Brady's Death Homicide? Ridiculous


Politico is not naming the member of the Washington, D.C., Police Department who announced that John Hinkley may face new charges because of the recent death of James Brady, so let me name him: Officer Stu Pid, as in idiot, fool, nitwit, numsbkull, asshat, moron -- need I go on?

Hinkley shot President Ronald Reagan and James Brady, then the president's press secretary, in 1981, in a quite literally insane effort to impress actress Jodi Foster. Hinkley's been cooling his heels in a psychiatric hospital in the District of Columbia ever since. He's unlikely ever to be free from confinement again. He was declared not guilty by reason of insanity.

But that was 33-years ago.

Brady was gravely injured, and was never the same after the shooting.But Hunkley is not guilty of killing him. And he will never be charged with murder. Just where did Officer Stu Pid come up with this swill?

Brady died the other day, and the Virginia Medical Examiner's Office has declared the cause of his death to be a homicide, apparently concluding that but for the injuries sustained in the shooting, Brady would not have died this year. I suspect the medical examiner practiced medicine out of the back of an abandoned hearse before it was determined that he was too dangerous to be trusted among the living and given a job dissecting corpses.

Medical examiners play an important role in the world. They determine cause and manner of death in untimely or suspicious deaths. Their findings are usually key pieces of evidence in trials charging murder, mansalaughter or negligent homicide where cause of death is a vital issue.

Most jurisdictions in the United States follow what is known as the year-and-a-day rule. In such cases, a person is criminally liable for the injuries his behavior causes so long as those injuries occur within 366 days of whatever foul deed he committed. Thus, if you shoot a man on New Year's Day and the victim doesn't die immediately, you can be charged with attempted murder or assault, but not with a murder. If the victim dies before January 2 of the following year, however, you just might be charged with one of the law's forms of homicide. The state would be required to prove, however, that the shooting was a substantial factor causing death.

Causation is a nightmare topic for newbie lawyers. The topic is covered in first-year law school torts classes, the law of personal injury, and in substantive criminal law. What lawyers learn is that not all causes yield legal responsibility. Some causes are simply too remote from the blameworthy act. The law speaks of proximate, or near cause. The year-and-a-day rule recognizes the difficulty of tracing causal chains over time. Nature is opaque, and causation a mystery. In other words, you must proximately cause injury to bear legal responsbility for what you've done.
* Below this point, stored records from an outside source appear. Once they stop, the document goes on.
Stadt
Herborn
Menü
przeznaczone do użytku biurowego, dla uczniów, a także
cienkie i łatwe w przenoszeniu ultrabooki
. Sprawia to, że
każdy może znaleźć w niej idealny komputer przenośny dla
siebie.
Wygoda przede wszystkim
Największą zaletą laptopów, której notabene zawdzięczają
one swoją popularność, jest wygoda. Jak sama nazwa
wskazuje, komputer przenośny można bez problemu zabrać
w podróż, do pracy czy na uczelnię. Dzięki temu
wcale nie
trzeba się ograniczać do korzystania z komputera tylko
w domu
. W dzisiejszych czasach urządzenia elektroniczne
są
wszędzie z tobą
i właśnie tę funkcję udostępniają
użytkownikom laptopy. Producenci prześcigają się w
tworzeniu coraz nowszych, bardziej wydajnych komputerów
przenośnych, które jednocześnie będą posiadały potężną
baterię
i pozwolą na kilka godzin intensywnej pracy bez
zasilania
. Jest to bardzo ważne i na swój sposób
Thus, in the case of James Baker, his shooting 33 years ago may well have played some role in his death. We can perhaps say that but for the shooting he would not have died. But what other substantial, intervening casuses contribued to his death? What was his cholestrerol level, his inherited genes, his other health risks? Just where would he have been on the mortality tables without the shooting is a matter of mere sepeculation after three decades. Calling the 1981 shooting the cause of his death is sort of like saying that the housing bubble burst in 2008 because Jimmie Hoffie's body has never been found. Who knows, the butterfly effect relays that small things can yield enormous unforeseen consequences. But in the world of common sense and pragmatic judgment that most of us are required to inhabit, only a fool, or a roommate of Hinkley's in the psyche ward, will relate Hoffa's disaapearance and the collapse of the real estate market.

Officer Stu Pid in D.C. ought to remain anonymous for a reason. If he surfaces, he'll never live down the utter stupidity of what he leaked anonymously to Politico. As for Virginia Medical Examiner -- has anyone told him you're not supposed to drink the embalming fluid?